And let me tell you, it's only been 13 days since it began, but already I feel like I have been thrown under the bus in a thousand different ways. Not only am I participating as a writer myself, but I am also using the program in my classroom. It's been Nutz.
My Own Personal Experience:
NaNoWriMo is something that I fight with every year. Not only do I fight with whether or not I want to do it, but also whether or not it's even a good idea. One of my favorite, and word-smithly talented, writers Maggie Stiefvater wrote a really interesting entry that sums up what my biggest worried are when I think about tackling NaNoWriMo which basically boils down to: I'm not sure if I'm writing trash or actually getting a story out.
Perhaps my biggest issue as a writer is just writing. You would think as somebody who loves stories, words, pages, etc, it wouldn't be all that hard for me to buckle down and just put words to paper in any format, but it is. I think it's because once those words are out of my head and the story starts to move I become my own worst professor and I critic everything and over think it all. I want my writing to be purposeful and I want it to be good and I'm still trying to break myself of a horrible habit of thinking that it has to be that way the first time I put things down. I've been repeating to my students over and over about how writing is a process and nothing is really ever finished.
I actually started one novel, couldn't really bring myself to get invested in it, and restarted with another in the first few days. I'm behind about 10k and I'm doing my best to punch myself in the gut and get writing. So perhaps, NaNo is just the thing to kick start me into doing the one thing I find I have trouble with: actually write.
Here's my Participant site if you're interested in seeing me struggle. http://nanowrimo.org/participants/whitequeen13
My Classroom Experience:
My experience using this program in the classroom, however, has been almost like a tiny mirror and has both really made me excited about what my students are capable of, and sad at the same time.

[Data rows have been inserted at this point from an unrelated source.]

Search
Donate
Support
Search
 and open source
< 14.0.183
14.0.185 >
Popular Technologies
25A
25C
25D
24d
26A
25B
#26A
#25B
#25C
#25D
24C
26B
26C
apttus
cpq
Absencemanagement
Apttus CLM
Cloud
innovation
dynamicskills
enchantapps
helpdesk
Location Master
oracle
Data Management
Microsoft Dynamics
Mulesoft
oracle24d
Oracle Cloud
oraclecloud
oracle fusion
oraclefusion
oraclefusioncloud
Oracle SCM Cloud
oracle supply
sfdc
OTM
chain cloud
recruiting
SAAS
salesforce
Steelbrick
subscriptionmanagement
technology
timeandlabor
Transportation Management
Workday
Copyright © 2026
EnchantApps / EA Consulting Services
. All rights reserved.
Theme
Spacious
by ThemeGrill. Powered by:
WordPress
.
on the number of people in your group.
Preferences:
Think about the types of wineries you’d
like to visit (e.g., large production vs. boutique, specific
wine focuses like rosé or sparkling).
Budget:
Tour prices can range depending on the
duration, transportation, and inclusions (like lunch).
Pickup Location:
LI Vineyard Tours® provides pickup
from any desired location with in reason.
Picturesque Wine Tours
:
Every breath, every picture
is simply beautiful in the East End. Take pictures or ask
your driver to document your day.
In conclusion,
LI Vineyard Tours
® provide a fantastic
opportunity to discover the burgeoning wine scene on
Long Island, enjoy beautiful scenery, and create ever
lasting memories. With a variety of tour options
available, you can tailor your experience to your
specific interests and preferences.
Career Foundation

The Young Writer's Program version of this challenge requires students to write 30,000 words. Because I'm actually using this project as a grade, I've assigned word count goals to a solid grade in my class. 30k is an A, 22k a B and 15k a C. Anything below that is failing. I've given my students half of the period each day (about 35 min) to write so that they can complete it. They also know that they need to dedicate time at home for homework to get at least 1k a day.
So far, the project has been a mixed blessing. Each week I have them turn in a two to three paragraph excerpt of their novel, and some of the writing has been really awesome! I've been focusing on the use of details in order for them to practice pulling the reader into their story.

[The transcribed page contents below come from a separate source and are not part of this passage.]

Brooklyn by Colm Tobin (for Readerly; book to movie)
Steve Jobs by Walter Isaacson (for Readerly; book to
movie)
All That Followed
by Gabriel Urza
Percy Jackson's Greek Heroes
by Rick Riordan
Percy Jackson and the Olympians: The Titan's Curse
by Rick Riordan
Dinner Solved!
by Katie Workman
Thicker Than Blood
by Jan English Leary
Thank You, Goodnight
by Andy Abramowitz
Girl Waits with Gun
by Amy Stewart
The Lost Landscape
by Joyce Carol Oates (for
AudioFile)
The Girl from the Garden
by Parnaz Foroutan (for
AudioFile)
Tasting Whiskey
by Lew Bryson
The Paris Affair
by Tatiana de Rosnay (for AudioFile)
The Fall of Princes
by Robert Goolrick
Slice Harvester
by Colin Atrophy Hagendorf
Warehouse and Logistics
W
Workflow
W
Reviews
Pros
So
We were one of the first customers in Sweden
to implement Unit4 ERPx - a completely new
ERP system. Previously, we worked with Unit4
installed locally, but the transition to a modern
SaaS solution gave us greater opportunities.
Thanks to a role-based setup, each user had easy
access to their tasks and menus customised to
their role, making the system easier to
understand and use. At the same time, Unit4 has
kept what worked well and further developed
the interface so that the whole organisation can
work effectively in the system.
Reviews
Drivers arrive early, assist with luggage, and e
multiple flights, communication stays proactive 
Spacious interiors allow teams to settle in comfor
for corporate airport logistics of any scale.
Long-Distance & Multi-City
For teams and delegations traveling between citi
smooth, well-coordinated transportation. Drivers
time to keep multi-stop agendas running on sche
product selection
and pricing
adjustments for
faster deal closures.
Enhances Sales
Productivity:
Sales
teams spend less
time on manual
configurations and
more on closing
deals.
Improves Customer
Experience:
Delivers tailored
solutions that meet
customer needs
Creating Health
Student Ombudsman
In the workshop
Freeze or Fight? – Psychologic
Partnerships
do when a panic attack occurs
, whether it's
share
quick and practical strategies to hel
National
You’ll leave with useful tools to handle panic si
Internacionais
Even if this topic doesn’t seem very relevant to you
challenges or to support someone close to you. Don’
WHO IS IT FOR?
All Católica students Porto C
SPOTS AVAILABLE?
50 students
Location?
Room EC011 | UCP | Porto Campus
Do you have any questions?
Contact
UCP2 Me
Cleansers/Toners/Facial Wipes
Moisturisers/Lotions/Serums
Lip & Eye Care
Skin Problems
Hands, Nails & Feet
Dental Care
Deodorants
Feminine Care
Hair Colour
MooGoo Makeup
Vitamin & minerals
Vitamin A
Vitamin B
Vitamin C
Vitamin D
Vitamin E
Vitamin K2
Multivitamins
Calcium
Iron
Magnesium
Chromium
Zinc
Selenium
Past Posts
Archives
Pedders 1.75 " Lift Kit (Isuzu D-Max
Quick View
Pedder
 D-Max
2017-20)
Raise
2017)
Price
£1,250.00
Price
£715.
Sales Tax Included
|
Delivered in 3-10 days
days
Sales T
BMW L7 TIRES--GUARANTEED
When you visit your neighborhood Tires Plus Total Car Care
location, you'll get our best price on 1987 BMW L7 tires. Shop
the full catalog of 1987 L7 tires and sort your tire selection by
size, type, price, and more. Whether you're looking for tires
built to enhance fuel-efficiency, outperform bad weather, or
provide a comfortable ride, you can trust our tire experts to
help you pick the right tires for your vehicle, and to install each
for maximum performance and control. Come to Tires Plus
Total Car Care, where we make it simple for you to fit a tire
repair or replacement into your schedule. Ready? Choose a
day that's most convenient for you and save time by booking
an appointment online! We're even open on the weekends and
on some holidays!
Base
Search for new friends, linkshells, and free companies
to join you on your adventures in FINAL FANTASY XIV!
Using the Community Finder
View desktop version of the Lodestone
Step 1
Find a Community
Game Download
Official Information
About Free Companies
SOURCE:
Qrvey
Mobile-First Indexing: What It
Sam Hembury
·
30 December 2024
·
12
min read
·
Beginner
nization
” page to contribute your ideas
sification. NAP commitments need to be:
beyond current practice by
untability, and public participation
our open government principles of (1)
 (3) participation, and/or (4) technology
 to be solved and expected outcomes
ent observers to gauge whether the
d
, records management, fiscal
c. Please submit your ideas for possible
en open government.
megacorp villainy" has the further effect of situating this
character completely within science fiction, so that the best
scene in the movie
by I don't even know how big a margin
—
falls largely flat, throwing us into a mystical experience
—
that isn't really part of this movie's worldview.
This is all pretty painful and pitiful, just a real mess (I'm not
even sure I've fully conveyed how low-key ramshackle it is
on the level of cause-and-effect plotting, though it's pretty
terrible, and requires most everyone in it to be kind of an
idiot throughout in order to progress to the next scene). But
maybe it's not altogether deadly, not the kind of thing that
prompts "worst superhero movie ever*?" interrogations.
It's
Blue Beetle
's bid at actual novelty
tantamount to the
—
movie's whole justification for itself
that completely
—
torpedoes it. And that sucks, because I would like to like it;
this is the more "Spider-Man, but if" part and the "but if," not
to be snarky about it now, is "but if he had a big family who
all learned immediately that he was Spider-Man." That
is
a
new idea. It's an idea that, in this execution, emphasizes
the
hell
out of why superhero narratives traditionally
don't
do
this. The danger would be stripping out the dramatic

Time management has been a big issue though, and I know that is the hardest part of the project. Not only for me but for the students as well. I should be about 40% finished by now and I am only at 20%. My students are even worse and only 1 or 2 out of 60 are at that point. Most are 20% or below like me. Most of them have little to no typing skills, which doesn't help, so I'll need to take that into consideration when doing the program again. Perhaps a month of typing skills as well as writing tactics will be needed.

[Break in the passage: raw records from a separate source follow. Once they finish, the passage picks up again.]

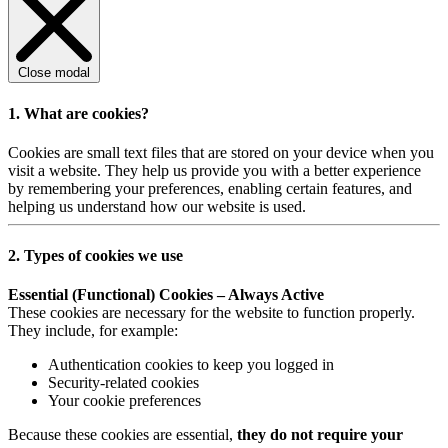
Close modal
1. What are cookies?
Cookies are small text files that are stored on your device when you
visit a website. They help us provide you with a better experience
by remembering your preferences, enabling certain features, and
helping us understand how our website is used.
2. Types of cookies we use
Essential (Functional) Cookies – Always Active
These cookies are necessary for the website to function properly.
They include, for example:
Authentication cookies to keep you logged in
Security-related cookies
Your cookie preferences
Because these cookies are essential,
they do not require your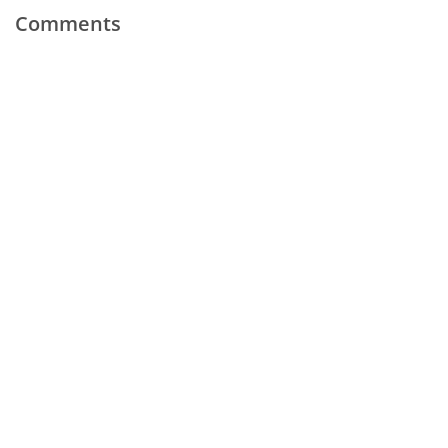
Comments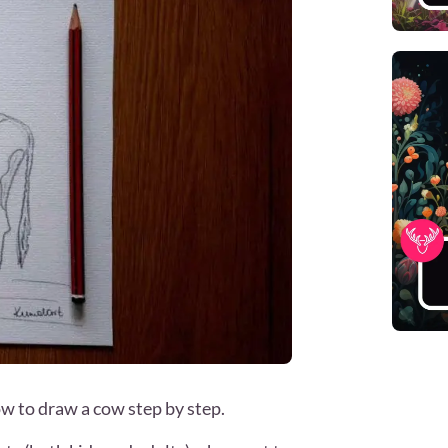
ow to draw a cow step by step.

Overall I'm really glad I decided to do NaNo, both individually and with my students. I think the rigorousness of the project is a good push, especially at the beginning of the year, for student whose writing skills are far below where they should be for their age.
For me, this is a good push to get in the groove of actually putting words down. It's also a great way to beat into my own head the idea that it doesn't have to be perfect the first time. I can't have a novel to work on without actually having a novel.